Il y a là une grosse confusion :
- dans la première partie de ce raisonnement, vous posez une différence de
nature ; vous faites le parallèle, dans la deuxième, avec une différence de
stade de développement.
Or, donc, non : l'embryon humain n'a pas le potentiel de "devenir humain" : il EST humain, sinon il ne le deviendrait pas car rien ne vient s'ajouter à lui qui pourrait changer sa nature. À aucun moment il ne disparait pour laisser place à un nouvel être d'une autre nature - à la différence de ce qui se passe au moment de la fécondation, dans laquelle 2 êtres disparaissent et par leur fusion font exister un nouvel être d'une autre nature ; de la même façon que de l'hydrogène et de l'oxygène qui fusionnent ne sont plus de l'hydrogène et de l'oxygène mais de l'eau, alors que l'eau reste de l'eau qu'elle soit sous forme vapeur, liquide, ou glace.
C'est donc la deuxième partie de votre raisonnement qui est juste :
De même un enfant a le potentiel de devenir adulte (par et en lui même) mais ça ne signifie pas que c'est un adulte.
Or, de même qu'un enfant a le potentiel de devenir adulte (par et en lui même), mais qu'il ne soit pas un adulte,
de même un embryon a le potentiel de devenir un enfant (et un adulte), sans pour autant être un enfant ni un adulte.
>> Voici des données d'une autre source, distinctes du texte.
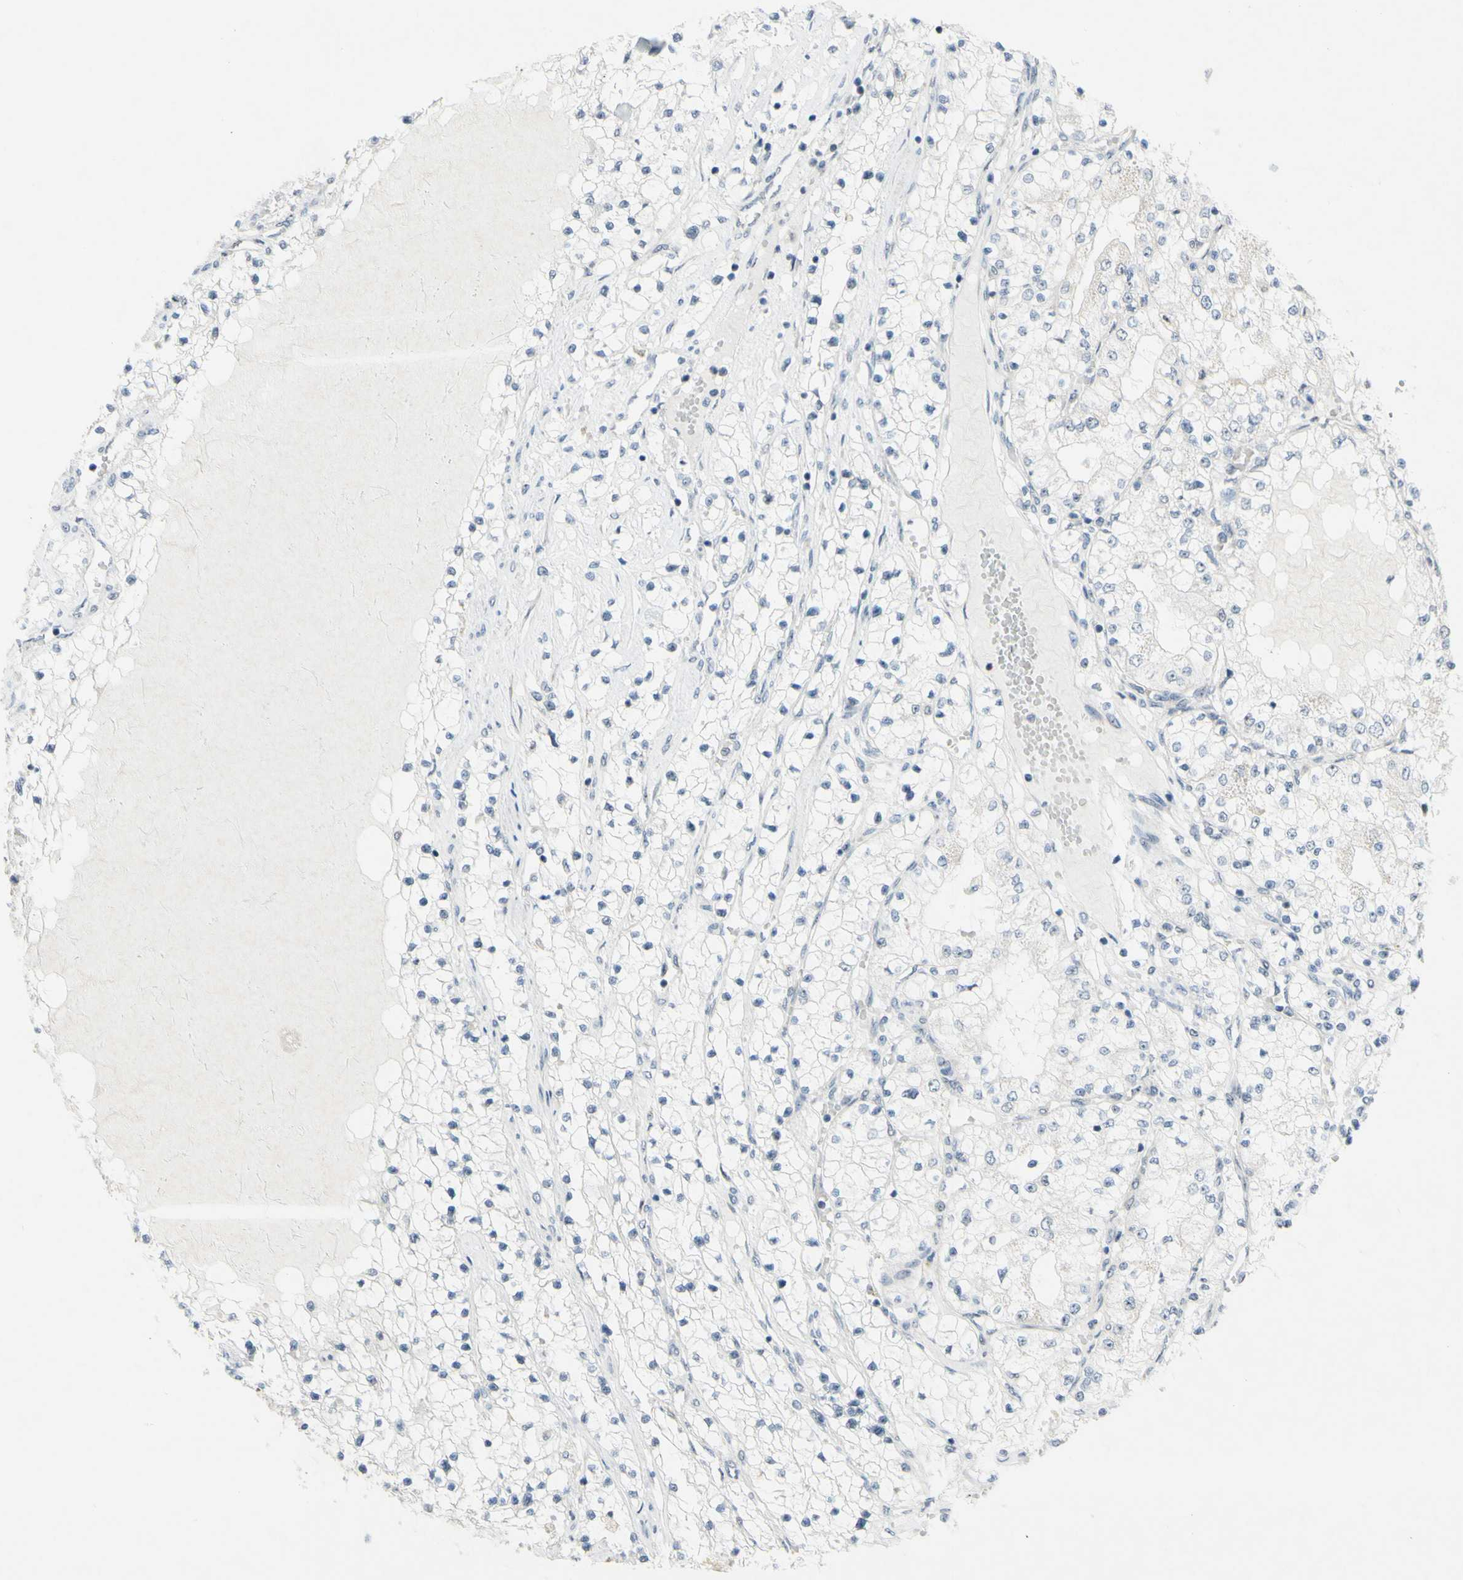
{"staining": {"intensity": "negative", "quantity": "none", "location": "none"}, "tissue": "renal cancer", "cell_type": "Tumor cells", "image_type": "cancer", "snomed": [{"axis": "morphology", "description": "Adenocarcinoma, NOS"}, {"axis": "topography", "description": "Kidney"}], "caption": "This micrograph is of renal adenocarcinoma stained with IHC to label a protein in brown with the nuclei are counter-stained blue. There is no positivity in tumor cells. The staining was performed using DAB to visualize the protein expression in brown, while the nuclei were stained in blue with hematoxylin (Magnification: 20x).", "gene": "POLR1A", "patient": {"sex": "male", "age": 68}}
Cependant, de même que l'enfant et l'adulte sont, chacun, pleinement humain, de même l'embryon humain est pleinement humain.
L'enfant est même la preuve qu'un être "en devenir" n'a rien qui l'empêche d'être par ailleurs "pleinement humain", et ce simple fait détruit complètement l'argument qui n'était fondé que sur l'assimilation entre "être en devenir" et "être qui n'est pas encore humain".